REQUIRED WORK.
Write the records out again exactly as they read, dropping any picture they hold.

### SUPPLIED ENTRIES

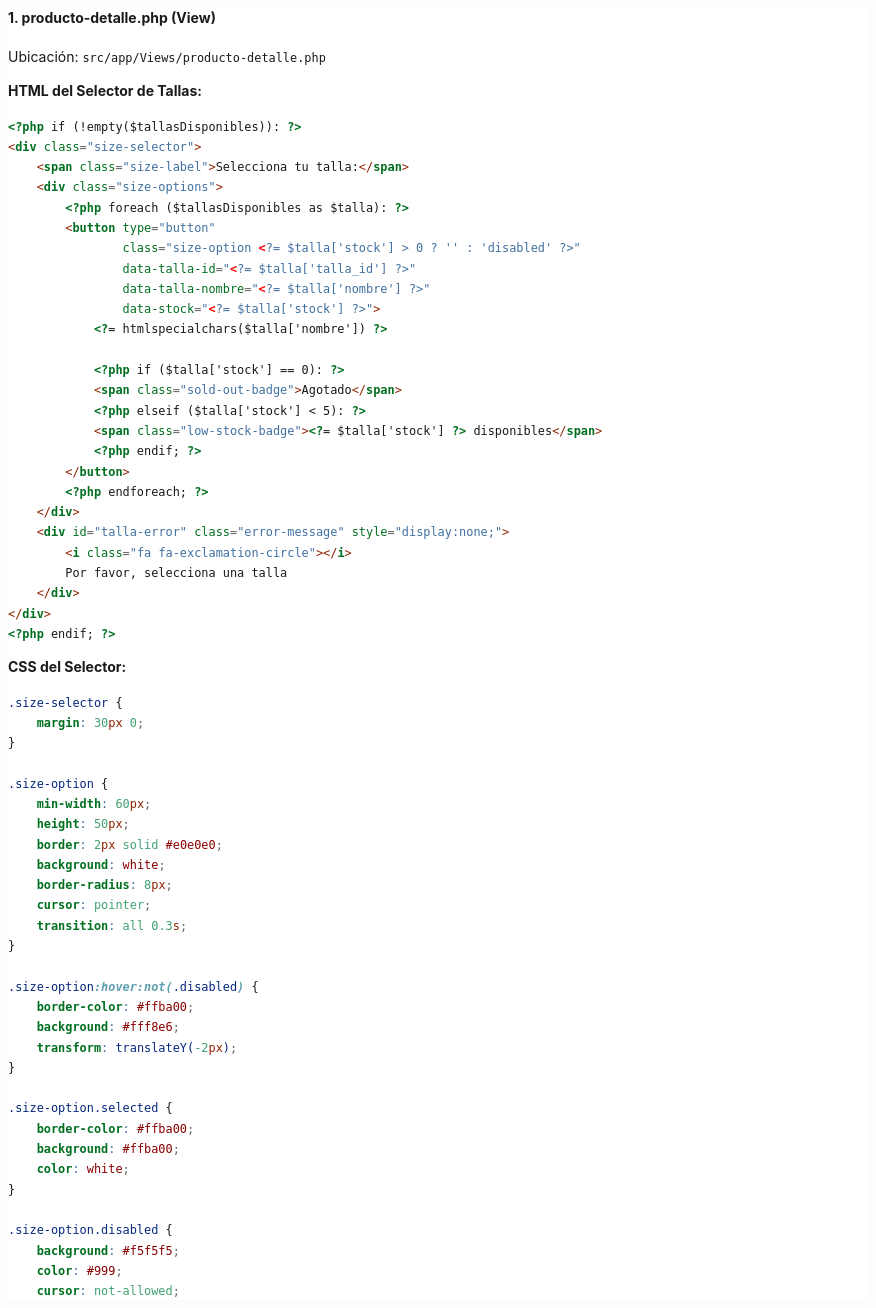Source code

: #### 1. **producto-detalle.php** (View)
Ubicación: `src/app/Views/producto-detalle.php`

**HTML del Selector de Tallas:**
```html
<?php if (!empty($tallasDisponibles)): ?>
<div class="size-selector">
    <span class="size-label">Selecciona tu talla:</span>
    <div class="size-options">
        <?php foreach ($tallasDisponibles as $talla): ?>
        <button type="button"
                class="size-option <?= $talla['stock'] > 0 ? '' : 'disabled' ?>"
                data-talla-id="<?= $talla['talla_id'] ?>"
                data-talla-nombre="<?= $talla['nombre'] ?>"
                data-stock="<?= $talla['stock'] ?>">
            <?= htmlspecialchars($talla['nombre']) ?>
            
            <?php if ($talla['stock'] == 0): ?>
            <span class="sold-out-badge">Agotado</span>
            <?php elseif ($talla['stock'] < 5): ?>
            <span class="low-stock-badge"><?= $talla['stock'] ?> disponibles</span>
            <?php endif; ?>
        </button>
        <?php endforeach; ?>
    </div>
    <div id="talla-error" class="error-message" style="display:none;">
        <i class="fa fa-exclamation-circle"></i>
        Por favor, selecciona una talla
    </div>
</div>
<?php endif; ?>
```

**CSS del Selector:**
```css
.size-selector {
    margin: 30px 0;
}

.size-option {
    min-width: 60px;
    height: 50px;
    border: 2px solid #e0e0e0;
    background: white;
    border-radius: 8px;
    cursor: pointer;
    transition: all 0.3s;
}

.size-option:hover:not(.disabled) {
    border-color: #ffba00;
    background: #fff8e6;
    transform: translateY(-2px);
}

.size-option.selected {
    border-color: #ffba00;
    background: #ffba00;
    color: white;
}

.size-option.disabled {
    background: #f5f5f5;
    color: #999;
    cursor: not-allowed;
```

######

ANSWER FOR THE TASK.
Source code

: #### 1. **producto-detalle.php** (View)
Ubicación: `src/app/Views/producto-detalle.php`

**HTML del Selector de Tallas:**
```html
<?php if (!empty($tallasDisponibles)): ?>
<div class="size-selector">
    <span class="size-label">Selecciona tu talla:</span>
    <div class="size-options">
        <?php foreach ($tallasDisponibles as $talla): ?>
        <button type="button"
                class="size-option <?= $talla['stock'] > 0 ? '' : 'disabled' ?>"
                data-talla-id="<?= $talla['talla_id'] ?>"
                data-talla-nombre="<?= $talla['nombre'] ?>"
                data-stock="<?= $talla['stock'] ?>">
            <?= htmlspecialchars($talla['nombre']) ?>
            
            <?php if ($talla['stock'] == 0): ?>
            <span class="sold-out-badge">Agotado</span>
            <?php elseif ($talla['stock'] < 5): ?>
            <span class="low-stock-badge"><?= $talla['stock'] ?> disponibles</span>
            <?php endif; ?>
        </button>
        <?php endforeach; ?>
    </div>
    <div id="talla-error" class="error-message" style="display:none;">
        <i class="fa fa-exclamation-circle"></i>
        Por favor, selecciona una talla
    </div>
</div>
<?php endif; ?>
```

**CSS del Selector:**
```css
.size-selector {
    margin: 30px 0;
}

.size-option {
    min-width: 60px;
    height: 50px;
    border: 2px solid #e0e0e0;
    background: white;
    border-radius: 8px;
    cursor: pointer;
    transition: all 0.3s;
}

.size-option:hover:not(.disabled) {
    border-color: #ffba00;
    background: #fff8e6;
    transform: translateY(-2px);
}

.size-option.selected {
    border-color: #ffba00;
    background: #ffba00;
    color: white;
}

.size-option.disabled {
    background: #f5f5f5;
    color: #999;
    cursor: not-allowed;
```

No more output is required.